Jecken wollen nicht nach Hause

Foto: Michael Dahlke
Was wir bereits wissen
Narren der Karnevalsgesellschaft Rot-Weiß Alt-Walsum feiern sich bei der Sessions-Eröffnungsparty in der Stadthalle warm. Sie schunkelten bis in die Nacht

Walsum..  Schon bevor der Vorhang in der Walsumer Stadthalle sich öffnet, feiern die Jecken der Karnevalsgesellschaft Rot-Weiß Alt-Walsum sich warm. Immer mehr Narren strömen aus dem Eingangsbereich, wo viele bei Sekt oder Bier ins Plaudern geraten waren, in den Saal. Der Geräuschpegel steigt. Alle sind voller Vorfreude und fiebern einer actiongeladenen Eröffnungssitzung mit buntem Programm entgegen. Dann gibt es einen Tusch, Musiker sorgen für die richtige Untermalung und die Jecken – angeführt von Prinz Johannes XI. – marschieren ein. Es reißt die Gäste ein erstes Mal von den Stühlen.

Es ist die erste Großveranstaltung des Jahres für die Vereinsmitglieder – und gleichzeitig der Startschuss zur heißen Phase der Session. Was dann folgt, richtet sich nach dem Geheimrezept einer guten Narrentruppe, das in jedem Jahr wieder aufs neue zu begeistern weiß: Musik, Tanz und Humor lassen die jecken Vereinsmitglieder und Gäste jubeln.

Gleich drei Garden – die Tanz- und Ehrengarde des Vereins sowie die Truppen „Girls II Men“ und „Stutenkerle“ – beeindruckten mit Akrobatik und synchronen Schritten. Bei allen Darbietungen hält es die rund 600 Narren nur schwer auf den Sitzen und donnernder Applaus und Rufe nach Zugaben sind den Akteuren gewiss.

Das bunte Programm hält jedoch immer wieder Abwechslungen und auch Überraschungen bereit. So sorgen Büttenredner für reichlich Schenkelopfer. Besonders hervor sticht dabei Werner Völlings, der als leicht beschwippster Kautz die herzen im Sturm erobert. Er berichtet davon, dass Karneval zwar mächtig Spaß macht, man es aber nicht leicht hat, den vielen alkoholischen Versuchungen zu wiederstehen.

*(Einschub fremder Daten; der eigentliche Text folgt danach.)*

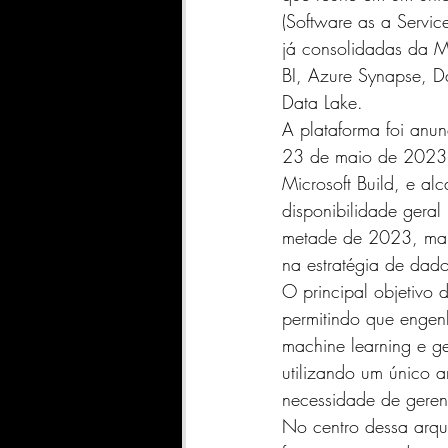
SharePoint
INDICADORE
(Software as a Service
já consolidadas da M
BI, Azure Synapse, D
Geral
Qlik Sense
A
Data Lake.
A plataforma foi anun
23 de maio de 2023,
DATASCIENCE
FABRIC
Microsoft Build, e al
disponibilidade gera
metade de 2023, ma
na estratégia de dado
O principal objetivo d
permitindo que engenh
machine learning e ge
utilizando um único 
necessidade de gerenc
No centro dessa arqui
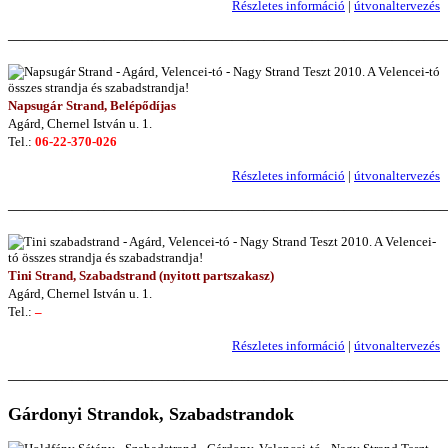
Részletes információ
|
útvonaltervezés
———————————————————————————
Napsugár Strand, Belépődíjas
Agárd, Chernel István u. 1.
Tel.:
06-22-370-026
Részletes információ
|
útvonaltervezés
———————————————————————————
Tini Strand, Szabadstrand (nyitott partszakasz)
Agárd, Chernel István u. 1.
Tel.:
–
Részletes információ
|
útvonaltervezés
———————————————————————————
Gárdonyi Strandok, Szabadstrandok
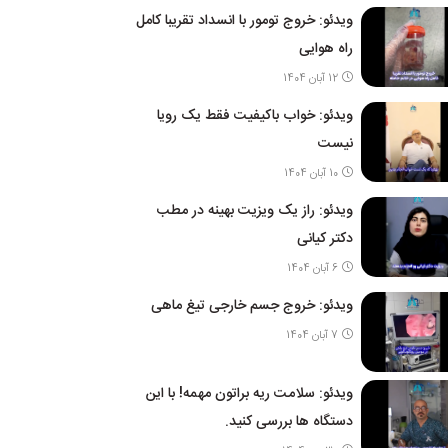
ویدئو: خروج تومور با انسداد تقریبا کامل
راه هوایی
12 آبان 1404
ویدئو: خواب باکیفیت فقط یک رویا
نیست
10 آبان 1404
ویدئو: راز یک ویزیت بهینه در مطب
دکتر کیانی
6 آبان 1404
ویدئو: خروج جسم خارجی تیغ ماهی
7 آبان 1404
ویدئو: سلامت ریه براتون مهمه! با این
دستگاه ها بررسی کنید.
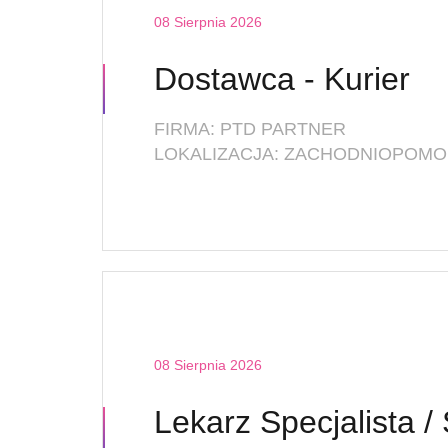
08 Sierpnia 2026
Dostawca - Kurier
FIRMA: PTD PARTNER
LOKALIZACJA: ZACHODNIOPOMOR
08 Sierpnia 2026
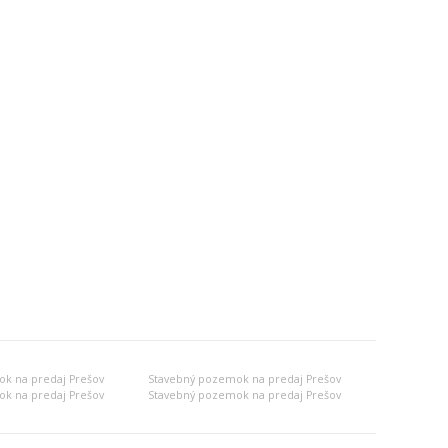
k na predaj Prešov
Stavebný pozemok na predaj Prešov
k na predaj Prešov
Stavebný pozemok na predaj Prešov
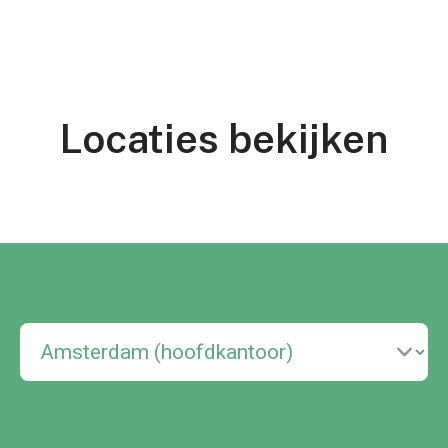
Locaties bekijken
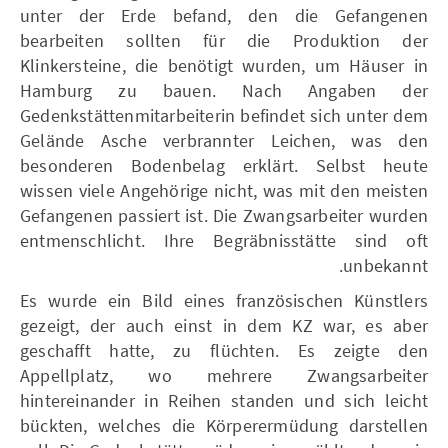
unter der Erde befand, den die Gefangenen
bearbeiten sollten für die Produktion der
Klinkersteine, die benötigt wurden, um Häuser in
Hamburg zu bauen. Nach Angaben der
Gedenkstättenmitarbeiterin befindet sich unter dem
Gelände Asche verbrannter Leichen, was den
besonderen Bodenbelag erklärt. Selbst heute
wissen viele Angehörige nicht, was mit den meisten
Gefangenen passiert ist. Die Zwangsarbeiter wurden
entmenschlicht. Ihre Begräbnisstätte sind oft
unbekannt.
Es wurde ein Bild eines französischen Künstlers
gezeigt, der auch einst in dem KZ war, es aber
geschafft hatte, zu flüchten. Es zeigte den
Appellplatz, wo mehrere Zwangsarbeiter
hintereinander in Reihen standen und sich leicht
bückten, welches die Körperermüdung darstellen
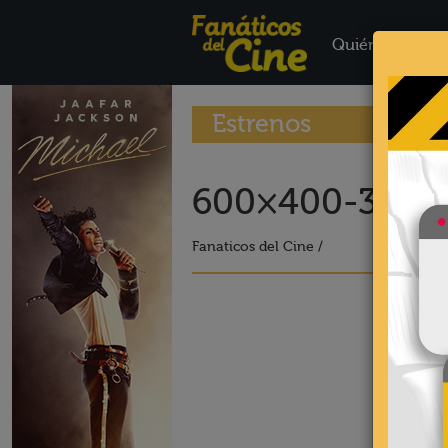
Quiénes Somo
Estrenos
600×400-37-1
Fanaticos del Cine /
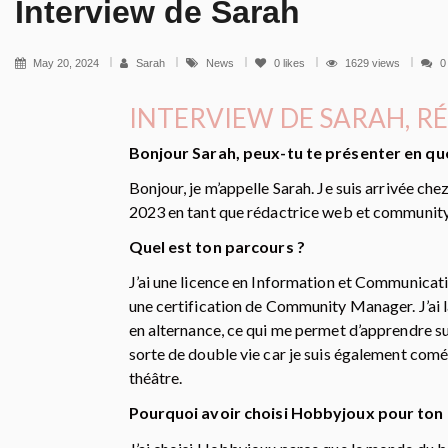
Interview de Sarah
May 20, 2024
Sarah
News
0
likes
1629 views
0
INTERVIEW DE SARAH, R
Bonjour Sarah, peux-tu te présenter en qu
Bonjour, je m’appelle Sarah. Je suis arrivée 
2023 en tant que rédactrice web et community
Quel est ton parcours ?
J’ai une licence en Information et Communicati
une certification de Community Manager. J’ai l
en alternance, ce qui me permet d’apprendre sur
sorte de double vie car je suis également com
théâtre.
Pourquoi avoir choisi Hobbyjoux pour ton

Je länger der Abend, desto besser die Stimmung. Die jecken feiern sich zu immer neuen Höhepunkten. Etwas, das Narren im Allgemeinen, die Alt-Walsumer jedoch auch im Besonderen auszeichnet, findet Mitglied Ulrich Buschmann: „Die Stimmungskurve geht bei uns eigentlich immer steil nach oben“, sagt er. „Das ist bei einzelnen Sitzungen so, ist allerdings auch über die ganze Session zu beobachten“. Obwohl noch drei Prunksitzungen in der Halle folgen werden, feiern die Narren des Vereins bereits, als wäre es das letzte Mal für lange Zeit.

Nach Hause will an dem Abend scheinbar niemand. Auch in der anbrechenden Nacht schunkeln und lachen die Alt-Walsumer noch ausgelassen. Als dann zu guter Letzt Prinz Johannes XI. auf die Bühne steigt, um mit seinem Bruder Ludger einige Schlagersongs und Karnevalslieder anzustimmen, kennt die Begeisterung tatsächlich keine Grenzen mehr: Jeder im Saal steht und singt nach Leibeskräften mit.